It feels, accurately, like an adaptation of a long, wordy book, in that it’s a long, wordy movie that crams in characters and investigations and descriptions and dialogues and backstories through its runtime, leaving little breathing room or sense that it’s all adding up to something. And it feels like one of those sprawling PT Anderson ensemble dramas, in that it’s packed to the gills with great actors, some of them never better than here. And it’s faithful to the madcap trailer, in that it contains those lines and comic scenes. And it’s similar to Big Lebowski, in that they’re both quizzically-plotted red-herring comedies featuring addled detectives. But it’s like none of these things, the visuals closer to Anderson’s The Master than I was prepared for, the mood less comic and hopeful. Some of the critic reactions I looked up mention the dark, disillusioned second half of Fear & Loathing in Las Vegas, a good point of reference. It’s being called the first Pynchon adaptation, but only because nobody (myself included) saw the semi-official Gravity’s Rainbow movies Impolex and Prufstand VII. Random movie references, presumably from the book: a company called Vorhees Kruger, a street called Gummo Marx Way.
This is Joaquin Phoenix’s show, but his cop frenemy Josh Brolin keeps trying to kick his ass and steal it. Also great: Jena Malone as an ex-junkie looking for her husband, Katherine Waterston as Doc’s ex-and-future girlfriend with questionable allegiances, and Martin Short as a depraved dentist. Plus: Martin Donovan, Omar, Eric Roberts, Jonah from Veep, Reese Witherspoon, Owen Wilson, Benicio Del Toro, Maya Rudolph, Hong Chau and Joanna Newsom.
D. Ehrlich:
Anderson has imbued [Joanna Newsom] with a spectral dimension – every conversation she has with Doc sheds light on his isolation, but each of her appearances ends with a cut or camera move that suggests that she was never there, that she isn’t an antidote to his loneliness so much as its most lucid projection.

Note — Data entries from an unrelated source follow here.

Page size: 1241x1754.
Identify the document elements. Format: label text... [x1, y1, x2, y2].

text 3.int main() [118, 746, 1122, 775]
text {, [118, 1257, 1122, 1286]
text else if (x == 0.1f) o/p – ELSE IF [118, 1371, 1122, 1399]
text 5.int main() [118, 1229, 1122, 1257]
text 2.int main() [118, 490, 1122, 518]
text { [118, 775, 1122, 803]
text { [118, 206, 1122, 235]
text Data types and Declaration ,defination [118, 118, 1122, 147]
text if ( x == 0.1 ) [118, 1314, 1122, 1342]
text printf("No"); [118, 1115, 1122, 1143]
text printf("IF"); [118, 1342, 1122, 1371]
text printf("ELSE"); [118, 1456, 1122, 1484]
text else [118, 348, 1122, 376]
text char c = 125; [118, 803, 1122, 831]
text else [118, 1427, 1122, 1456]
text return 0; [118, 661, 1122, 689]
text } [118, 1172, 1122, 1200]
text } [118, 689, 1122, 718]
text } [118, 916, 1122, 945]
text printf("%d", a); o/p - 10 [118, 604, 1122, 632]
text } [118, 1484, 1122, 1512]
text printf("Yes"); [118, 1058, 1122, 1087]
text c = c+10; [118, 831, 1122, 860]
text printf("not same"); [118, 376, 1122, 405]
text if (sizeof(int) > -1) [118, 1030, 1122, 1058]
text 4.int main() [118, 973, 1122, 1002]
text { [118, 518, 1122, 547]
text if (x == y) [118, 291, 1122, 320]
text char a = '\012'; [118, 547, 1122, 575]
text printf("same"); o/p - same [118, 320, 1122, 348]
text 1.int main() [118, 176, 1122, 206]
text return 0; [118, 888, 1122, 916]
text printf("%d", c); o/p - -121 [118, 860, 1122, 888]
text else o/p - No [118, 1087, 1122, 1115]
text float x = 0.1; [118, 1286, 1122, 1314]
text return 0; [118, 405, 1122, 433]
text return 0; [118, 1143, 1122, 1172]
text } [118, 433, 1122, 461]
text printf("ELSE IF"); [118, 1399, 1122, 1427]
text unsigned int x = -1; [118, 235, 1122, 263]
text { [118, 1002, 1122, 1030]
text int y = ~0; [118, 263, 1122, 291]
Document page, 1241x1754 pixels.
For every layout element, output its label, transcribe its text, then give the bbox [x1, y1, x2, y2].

MZ Seitz, who is “about 90 percent certain [Newsom] is not a figment of anyone’s imagination.”:
Phrases like “peak of his powers” seem contrary to the spirit of the thing. Vice impresses by seeming uninterested in impressing us. Anderson shoots moments as plainly as possible, staging whole scenes in unobtrusive long takes or tight closeups, letting faces, voices and subtle lighting touches do work that fifteen years ago he might’ve tried to accomplish with a virtuoso tracking shot that ended with the camera tilting or whirling or diving into a swimming pool.
G. Kenny:
The movie walks a very particular high wire, soaking in a series of madcap-surreal hijinks in an ambling, agreeable fashion to such an extent that even viewers resistant to demanding “what’s the point” might think “what’s the point.”
D. Edelstein:
It’s actually less coherent than Pynchon, no small feat. It’s not shallow, though. Underneath the surface is a vision of the counterculture fading into the past, at the mercy of the police state and the encroachment of capitalism. But I’m not sure the whole thing jells.
Seitz again:
Something in the way Phoenix regards Brolin … suggest an addled yet fathomless empathy. They get each other. In its way, the relationship between the stoner “detective” who pretends to be a master crime fighter and the meathead cop who sometimes moonlights as an extra on Dragnet is the film’s real great love story, an accidental metaphor for the liberal/conservative, dungarees/suits, blue state/red state divide that’s defined U.S. politics since the Civil War.
A. O’Hehir:
Like Anderson’s other films (and like Pynchon’s other books), Inherent Vice is a quest to find what can’t be found: That moment, somewhere in the past, when the entire American project went off the rails, when the optimism and idealism – of 1783, or 1948, or 1967 – became polluted by darker impulses. As Pynchon’s title suggests, the quest is futile because the American flaw, or the flaw in human nature, was baked in from the beginning.